The Urban Cohort believes:
The Urban Cohort seeks to fulfill its guiding principles by emphasizing six intersecting funds of knowledge (Moll, 1992) that it understands as central to the effective education of teachers, especially urban community teachers (Murrell, Jr., 2001).
The urban cohort emphasizes knowledge gained in and through relationships with other people. Knowledge connects people together and is power enacted through relationships with other people. Relational knowledge also emphasizes the interconnection of people, place, and community.
Knowledge of one’s self and one’s positionality in the world is central to ethical and effective teaching. This knowledge comes through critical self-reflection on oneself as a cultural being—a person situated within structures of race, class, gender, sexual orientation, ability, nationality, etc.—and reflection on one’s desires, values, and experiences.

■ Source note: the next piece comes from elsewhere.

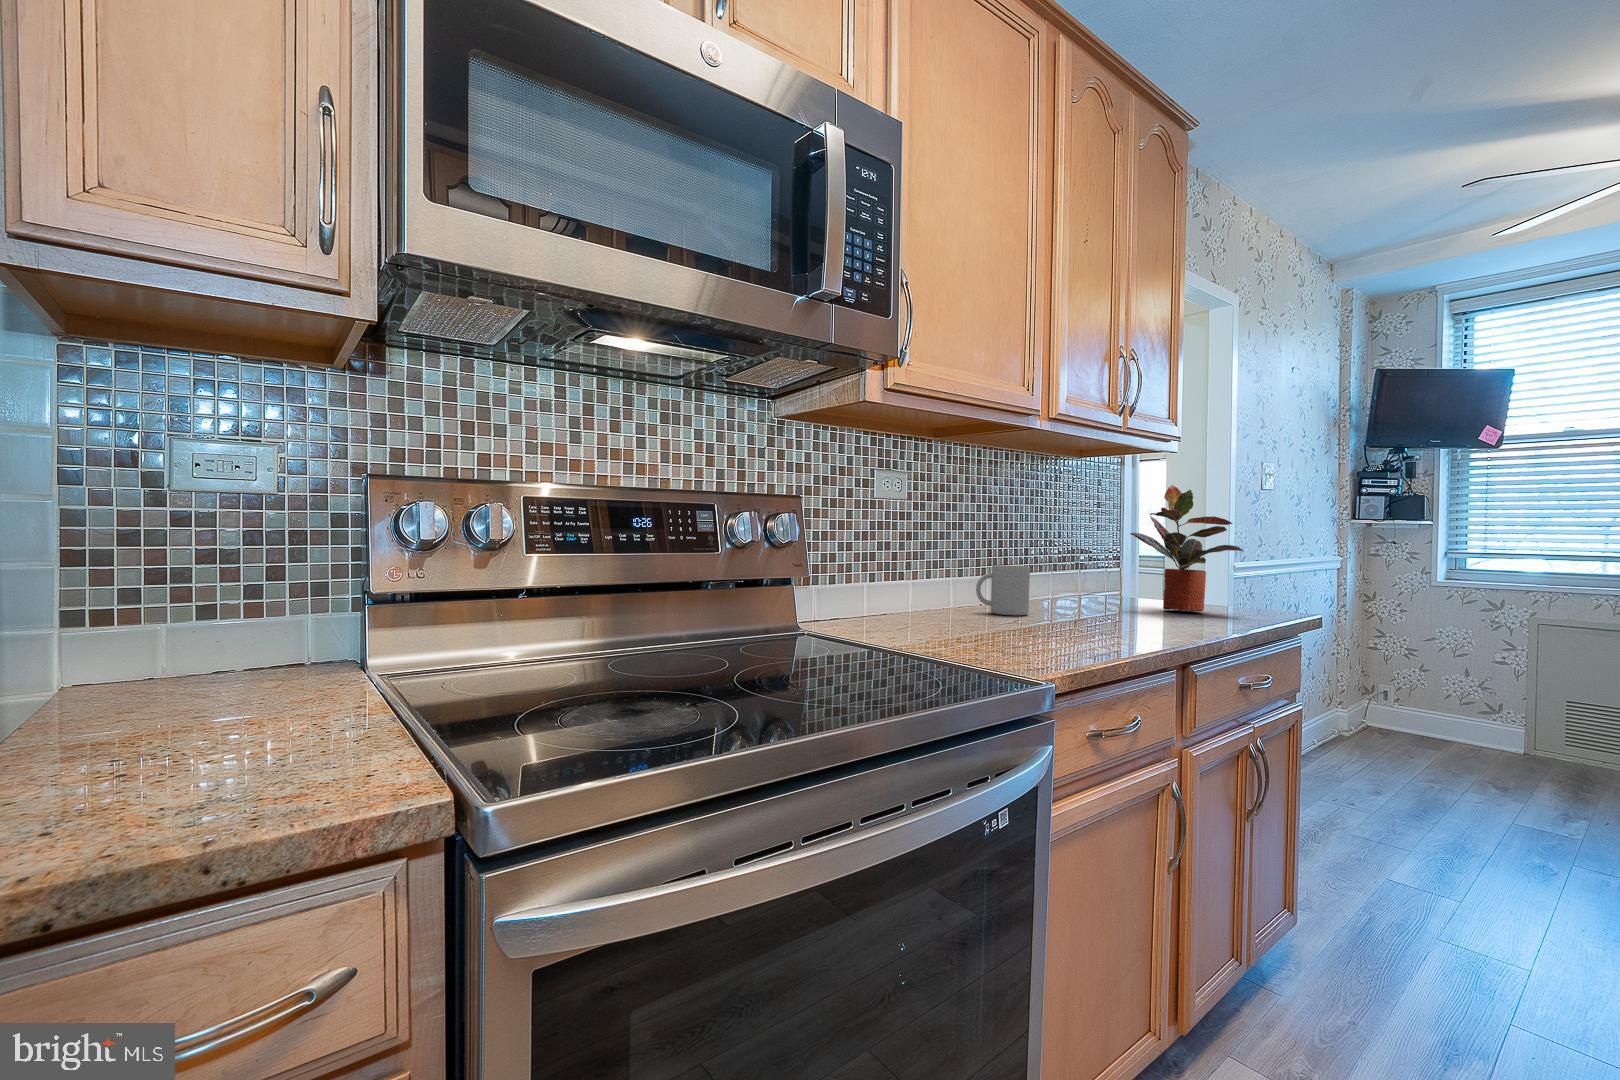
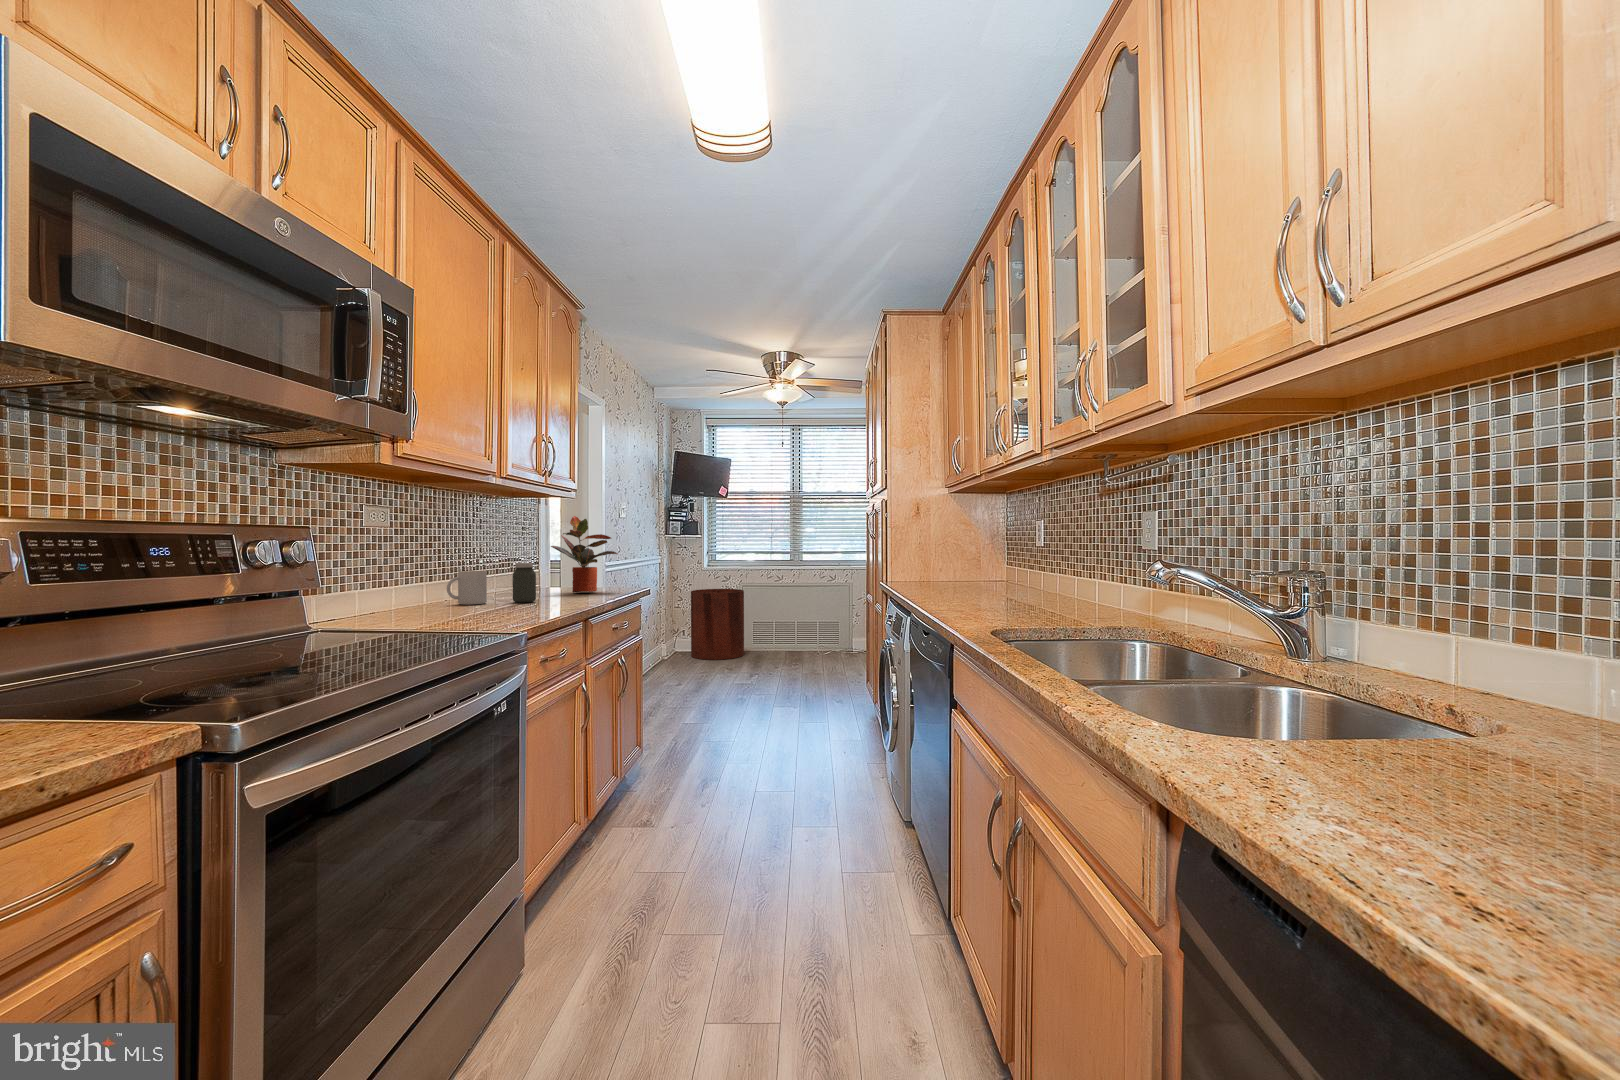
jar: none [1065,558,1100,620] -> present [513,563,536,603]
trash can: none [1392,620,1515,755] -> present [691,589,744,660]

Ethical and effective teachers employ habits of critique. They question taken-for-granted assumptions about the world and their place in it. Critically oriented teachers question the arrangement and interests of sociocultural (symbolic) and material resources. Critical knowledge rejects the simple transfer of knowledge from an authority to a passive recipient; rather, it privileges the mutual creation of knowledge toward shared interest (democracy).
“Without action, there is no knowledge.” – Highlander School
“Expression is the first step out of oppression.” –Motto, Peaslee Neighborhood Center, Cincinnati
Knowledge is created through experience(s) as one transacts with other people. Engaged knowledge connects action and reflection as people collaborate to work toward reciprocal transformative change.
Ethical and effective teaching acknowledges communities as assets and seeks to work alongside communities, learning from them and with them. Community knowledge includes the social, cultural, political, historical, and spiritual context of a community as it is embodied in various people, institutions, and spaces.
Ethical and effective teaching requires a strong knowledge of pedagogy and its relationship to content. Pedagogical knowledge emphasizes how best to teach, but also how to help learners develop meaningful connections to what is taught. Pedagogical knowledge should also be culturally relevant to each student.